Komisja Spraw Zagranicznych w środę zajmie się zapowiadanym przez szefa klubu PiS Ryszarda Terleckiego projektem uchwały ws. rosyjskich kłamstw historycznych - poinformował PAP we wtorek szef komisji, poseł PiS Zbigniew Rau.
Wicemarszałek Sejmu, szef klubu PiS Ryszard Terlecki poinformował, że w Komisji Spraw Zagranicznych trwają prace nad uchwałą dotyczącą rosyjskich kłamstw historycznych. Terlecki odniósł się do zapowiedzi kandydatki PO na prezydenta Małgorzaty Kidawy-Błońskiej, która poinformowała, że PO przedstawi taki projekt na najbliższym posiedzeniu Sejmu. "Wicemarszałek (Sejmu) Kidawa-Błońska zapowiada, że przedstawi w Sejmie projekt uchwały w/s rosyjskich kłamstw historycznych. Pani wicemarszałek powinna wiedzieć, że prace nad uchwałą trwają w Komisji Spraw Zagranicznych, a w środę planowany jest finał. Każdy poseł może wziąć udział" - napisał w sobotę na Twitterze Terlecki.
Najbliższe posiedzenie sejmowej Komisji Spraw Zagranicznych zaplanowane jest na środę na godz. 18. W planie posiedzenia - zgodnie z informacjami zamieszczonymi na stronie internetowej Sejmu - znajdują się obecnie: dyskusja ekspercka o kierunkach polskiej polityki zagranicznej oraz plan pracy komisji od 1 stycznia do 21 lipca bieżącego roku.
Szef komisji, poseł PiS Zbigniew Rau, potwierdził w rozmowie z PAP, że komisja zajmie się również projektem uchwały w sprawie rosyjskich kłamstw historycznych.
"Najpierw projektem uchwały zajmie się prezydium komisji, które zbierze się pół godziny przez rozpoczęciem posiedzenia komisji, a następnie uchwała trafi na komisję" - powiedział PAP Rau.
Przed świętami Bożego Narodzenia prezydent Rosji skrytykował wrześniową rezolucję Parlamentu Europejskiego dotyczącą wybuchu II wojny światowej.
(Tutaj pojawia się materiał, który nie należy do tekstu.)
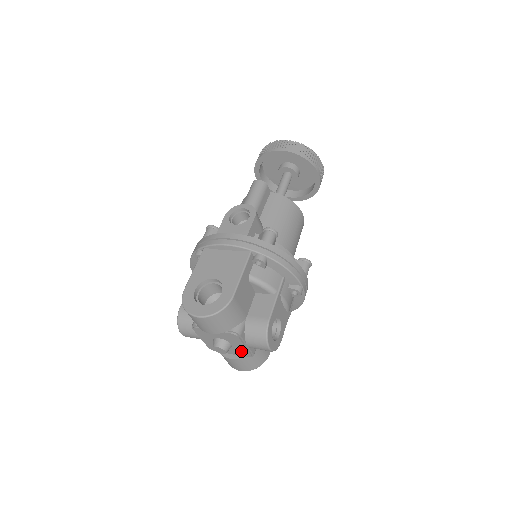
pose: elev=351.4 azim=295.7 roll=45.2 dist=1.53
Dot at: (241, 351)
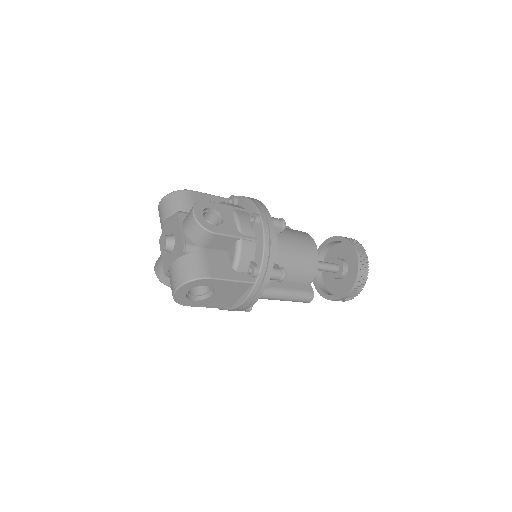
Dot at: (179, 245)
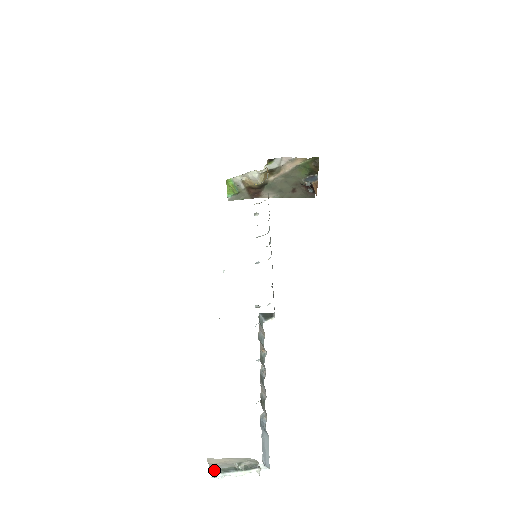
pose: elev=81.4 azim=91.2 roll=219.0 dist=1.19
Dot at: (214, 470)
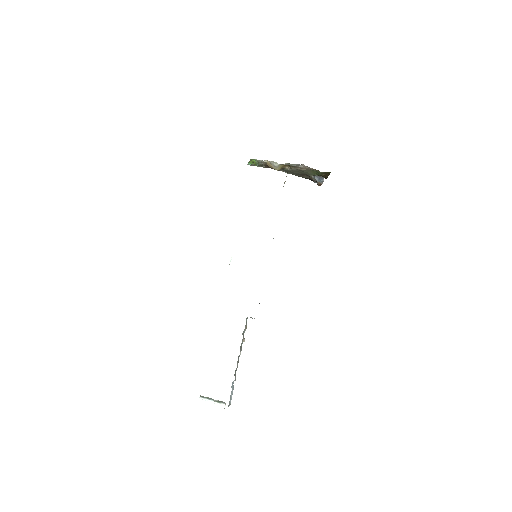
Dot at: (202, 396)
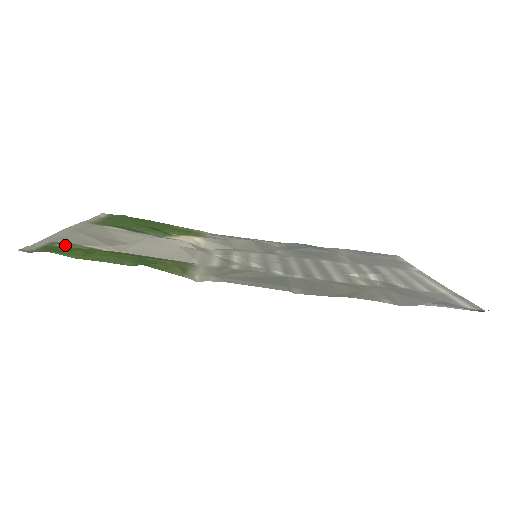
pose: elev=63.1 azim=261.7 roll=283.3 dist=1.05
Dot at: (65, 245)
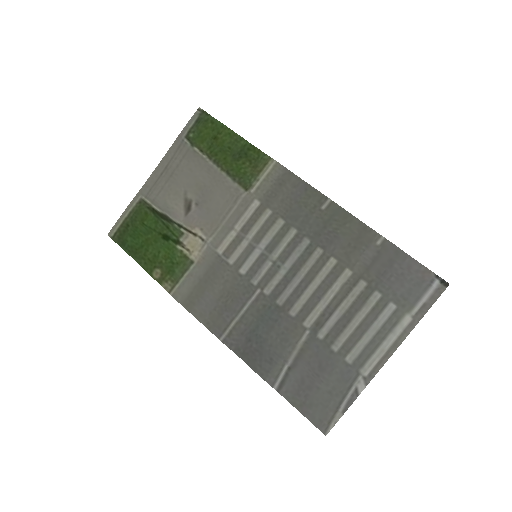
Dot at: (193, 139)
Putin wyraził m.in. ocenę, że przyczyną II wojny światowej był nie pakt Ribbentrop-Mołotow, a pakt monachijski z 1938 r. Mówił też o wykorzystywaniu przez Polskę układu z Monachium do realizacji roszczeń terytorialnych dotyczących Zaolzia. Przekonywał też m.in., że we wrześniu 1939 r. Armia Czerwona w Brześciu nie walczyła z Polakami i w tym kontekście "niczego Polsce Związek Radziecki w istocie nie odbierał".
Do słów prezydenta Rosji odniósł się premier Mateusz Morawiecki. "Prezydent Putin wielokrotnie kłamał na temat Polski. Zawsze robił to w pełni świadomie. Zwykle dzieje się to w sytuacji, gdy władza w Moskwie czuje międzynarodową presję związaną ze swoimi działaniami. I to presję nie na historycznej, a na jak najbardziej współczesnej scenie geopolitycznej" - czytamy w oświadczeniu szefa polskiego rządu.